··· Testo fornito ···

L’ossessione della politica monetaria restrittiva

di Andrea Fumagalli

Uno dei fattori che ha portato l’ideologia neoliberista a conquistare l’egemonia nel pensiero economico a partire dagli anni Ottanta è stata la credenza (non si può usare altro termine, “fede” sarebbe eccessivo) di una diretta relazione tra crescita dell’offerta di moneta e aumento dei prezzi. Sulla base degli studi di Milton Friedman (e di Anna Schwartz: le donne vengono sempre dimenticate), a partire dal 1963, quando i due economisti di Chicago pubblicano A Monetary History of the United States, le analisi econometriche confermano una qualche relazione positiva tra espansione dell’offerta di moneta e crescita del livello di prezzi. Ma nessun studio è in grado di affermare che l’eventuale aumento dei prezzi sia esclusivamente causato da una politica monetaria espansiva. L’inflazione infatti può avere diverse cause, a seconda che si osservino le variabili dell’offerta o le variabili della domanda.

··· Dati registrati ···

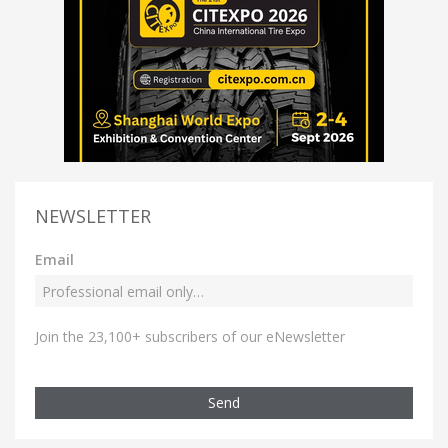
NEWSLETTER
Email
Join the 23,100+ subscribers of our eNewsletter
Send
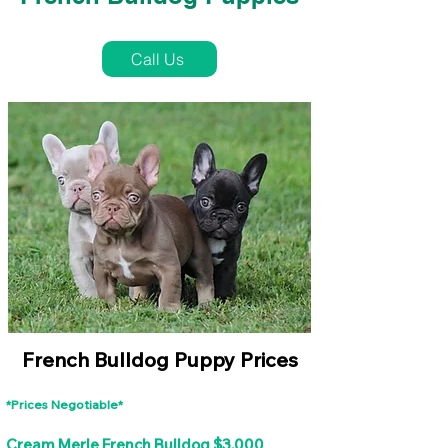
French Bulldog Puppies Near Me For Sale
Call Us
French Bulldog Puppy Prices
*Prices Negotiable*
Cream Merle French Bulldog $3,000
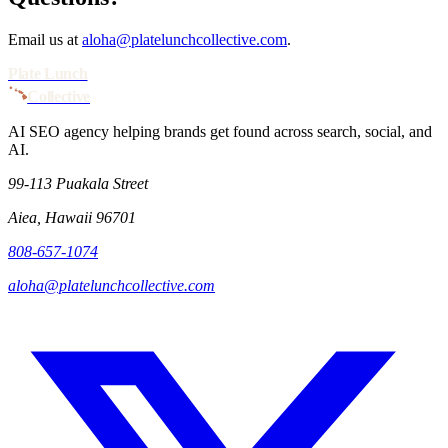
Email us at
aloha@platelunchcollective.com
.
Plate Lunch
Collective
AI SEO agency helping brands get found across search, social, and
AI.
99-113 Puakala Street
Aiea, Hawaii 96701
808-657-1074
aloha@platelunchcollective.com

···
··· Dati registrati ···

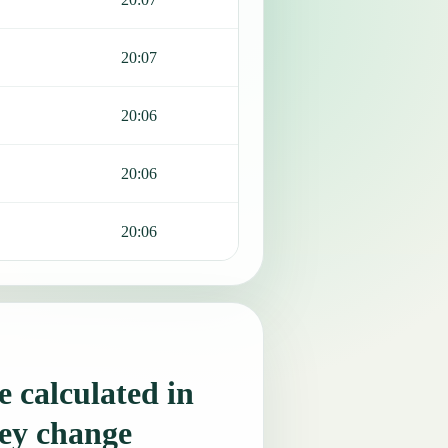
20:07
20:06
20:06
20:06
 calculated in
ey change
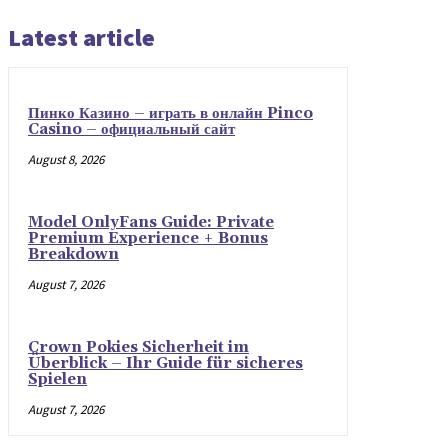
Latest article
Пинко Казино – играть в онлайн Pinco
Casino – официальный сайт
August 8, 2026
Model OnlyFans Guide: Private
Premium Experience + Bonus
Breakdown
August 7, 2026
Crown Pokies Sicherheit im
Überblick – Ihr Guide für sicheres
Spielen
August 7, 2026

···

**Obiettivo**
Per ciascuna delle tre affermazioni, numerate 1., 2., 3., stabilisci se concorda con il testo fornito. Rispondi sì o no e cita fedelmente le parole del testo che lo dimostrano.
1. Friedman e Schwartz pubblicano A Monetary History of the United States nel 1963.
2. Secondo gli studi, l’aumento dei prezzi è causato esclusivamente da una politica monetaria espansiva.
3. L’ideologia neoliberista conquista l’egemonia nel pensiero economico a partire dagli anni Settanta.
Per rispondere basatevi soltanto sul testo fornito.

**Soluzione**
1. Sì: «a partire dal 1963, quando i due economisti di Chicago pubblicano A Monetary History of the United States»
2. No: «Ma nessun studio è in grado di affermare che l’eventuale aumento dei prezzi sia esclusivamente causato da una politica monetaria espansiva»
3. No: «a conquistare l’egemonia nel pensiero economico a partire dagli anni Ottanta»